Do We Pay As Much Attention to Positive Gestures as to Negative Ones?

I get a lot of newsletters in my e-mail and confess that they don’t all receive my full attention. But one I do try to read regularly is Joyce Rupp’s monthly reflection. The reflection I received this morning invites us to reflect on whether we see people as “essentially oriented to the good” or as “basically corrupted.”

Rupp’s post mentions a. book by Dutch author Rutger Bregman titled Humankind. His book presents stories designed to illustrate his contention that humans are “hardwired for kindness and cooperation.” He suggests that while humans have committed many horrific and evil acts, they commit a vastly higher percentage of good ones. The problem is that those positive action receive a lot less public attention than the evil ones, with the result that we have a tendency to view others suspiciously, rather than generously, thinking the worst of them rather than the best.

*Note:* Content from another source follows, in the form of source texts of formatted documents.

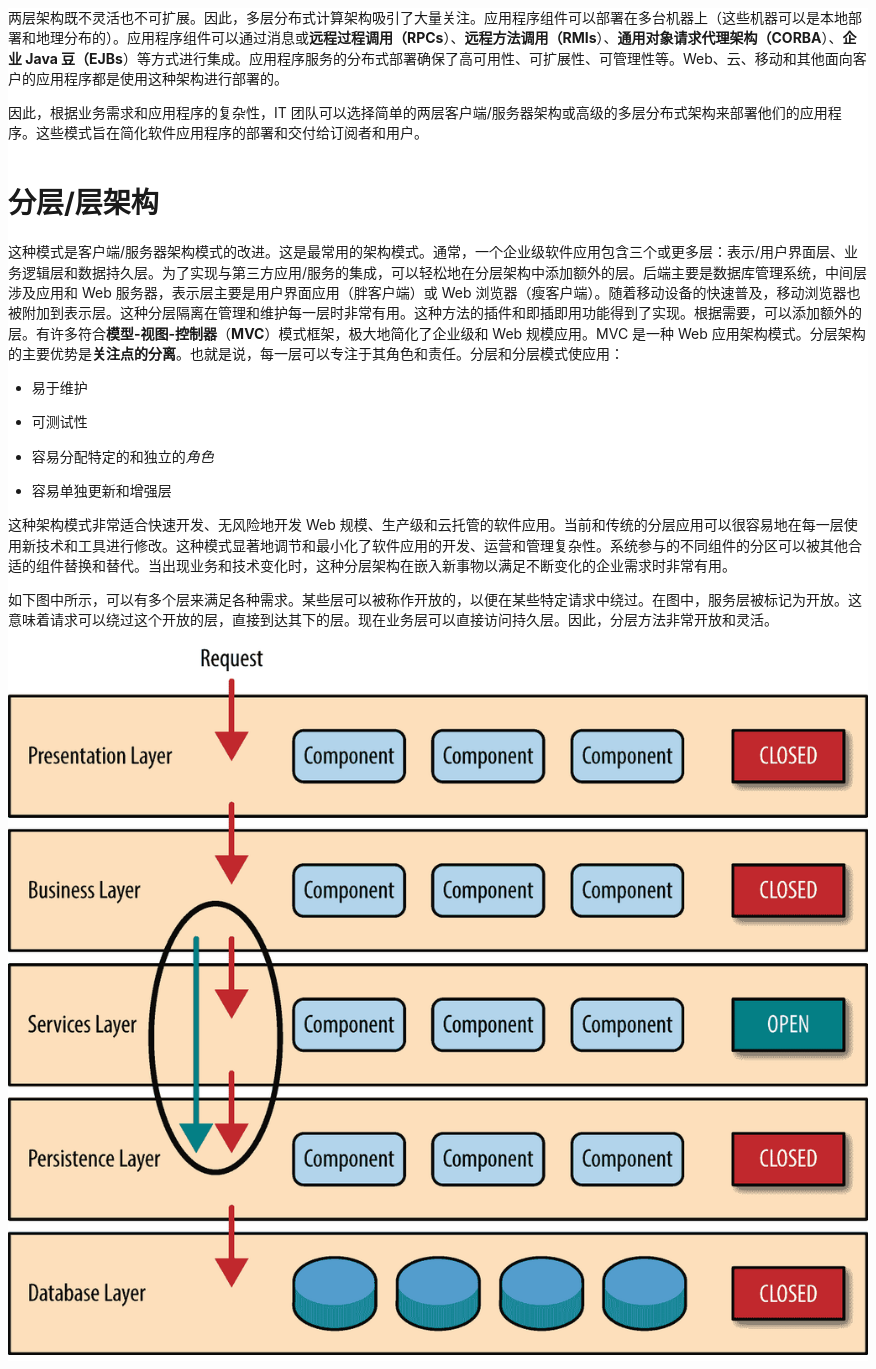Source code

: 两层架构既不灵活也不可扩展。因此，多层分布式计算架构吸引了大量关注。应用程序组件可以部署在多台机器上（这些机器可以是本地部署和地理分布的）。应用程序组件可以通过消息或**远程过程调用（RPCs**）、**远程方法调用（RMIs**）、**通用对象请求代理架构（CORBA**）、**企业 Java 豆（EJBs**）等方式进行集成。应用程序服务的分布式部署确保了高可用性、可扩展性、可管理性等。Web、云、移动和其他面向客户的应用程序都是使用这种架构进行部署的。

因此，根据业务需求和应用程序的复杂性，IT 团队可以选择简单的两层客户端/服务器架构或高级的多层分布式架构来部署他们的应用程序。这些模式旨在简化软件应用程序的部署和交付给订阅者和用户。

# 分层/层架构

这种模式是客户端/服务器架构模式的改进。这是最常用的架构模式。通常，一个企业级软件应用包含三个或更多层：表示/用户界面层、业务逻辑层和数据持久层。为了实现与第三方应用/服务的集成，可以轻松地在分层架构中添加额外的层。后端主要是数据库管理系统，中间层涉及应用和 Web 服务器，表示层主要是用户界面应用（胖客户端）或 Web 浏览器（瘦客户端）。随着移动设备的快速普及，移动浏览器也被附加到表示层。这种分层隔离在管理和维护每一层时非常有用。这种方法的插件和即插即用功能得到了实现。根据需要，可以添加额外的层。有许多符合**模型-视图-控制器**（**MVC**）模式框架，极大地简化了企业级和 Web 规模应用。MVC 是一种 Web 应用架构模式。分层架构的主要优势是**关注点的分离**。也就是说，每一层可以专注于其角色和责任。分层和分层模式使应用：

+   易于维护

+   可测试性

+   容易分配特定的和独立的*角色*

+   容易单独更新和增强层

这种架构模式非常适合快速开发、无风险地开发 Web 规模、生产级和云托管的软件应用。当前和传统的分层应用可以很容易地在每一层使用新技术和工具进行修改。这种模式显著地调节和最小化了软件应用的开发、运营和管理复杂性。系统参与的不同组件的分区可以被其他合适的组件替换和替代。当出现业务和技术变化时，这种分层架构在嵌入新事物以满足不断变化的企业需求时非常有用。

如下图中所示，可以有多个层来满足各种需求。某些层可以被称作开放的，以便在某些特定请求中绕过。在图中，服务层被标记为开放。这意味着请求可以绕过这个开放的层，直接到达其下的层。现在业务层可以直接访问持久层。因此，分层方法非常开放和灵活。

![图片](img/1e8f027d-f9f5-47d1-adef-e2ddc5cba554.png)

As Rupp recognizes from her own experience the “essence of human kindness is everywhere” if we only notice it.

So, do you notice the people shoveling snow for their neighbors, as many in the Twin Cities have done after last week’s major snowfall? Do you notice those collecting goods for local organizations providing assistance to those being hard hit economically? Or do you only attend to stories of stolen packages of porches and similar venal acts?

What we notice affects how we respond to others, whether we view them with suspicion or generosity, whether or not we trust in the fundamental goodness of human beings or not.